Dallas Policja w Dallas zakończyła akcję przeciwko snajperowi, który zastrzelił wcześniej kilku policjantów w bezprecedensowy sposób, wysadzając go w powietrze przy pomocy specjalistycznego "robota". Zdaniem ekspertów jest to kolejny dowód na "militaryzację" sił policyjnych w USA. Były żołnierz, weteran walk w Afganistanie, Murzyn, Micah Xavier Johnson w czwartek wieczorem zastrzelił z ukrycia 5 policjantów i zranił 7 innych. Uczynił to w odwecie za zastrzelenie Murzyna podczas kontroli drogowej przez białego policjanta.
Eksperci w dziedzinie bezpieczeństwa uważają - pisze Reuters - że użycie robota z miną do zabicia sprawcy będzie miało poważne następstwa prawne i technologiczne.
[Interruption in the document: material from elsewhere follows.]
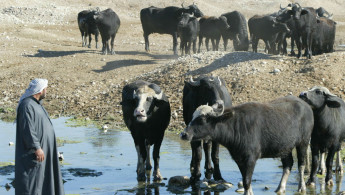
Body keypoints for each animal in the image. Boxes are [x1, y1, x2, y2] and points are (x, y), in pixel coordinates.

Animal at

Do tej pory tego typu taktyka była używana przeciwko powstańcom przez wojska amerykańskie w Iraku i w innych strefach konfliktu.
Burmistrz Dallas wyjaśnił, że snajper otrzymał ofertę poddania się i wyjścia z miejsca, gdzie przebywał, lub pozostania na miejscu. Wybrał pozostanie. Nie wiadomo, czy policja była przeszkolona do użycia robota-bomby, czy też była to improwizacja. Dallas Police Department nie odpowiedział na zgłoszone w tej sprawie pytania agencji Reuters.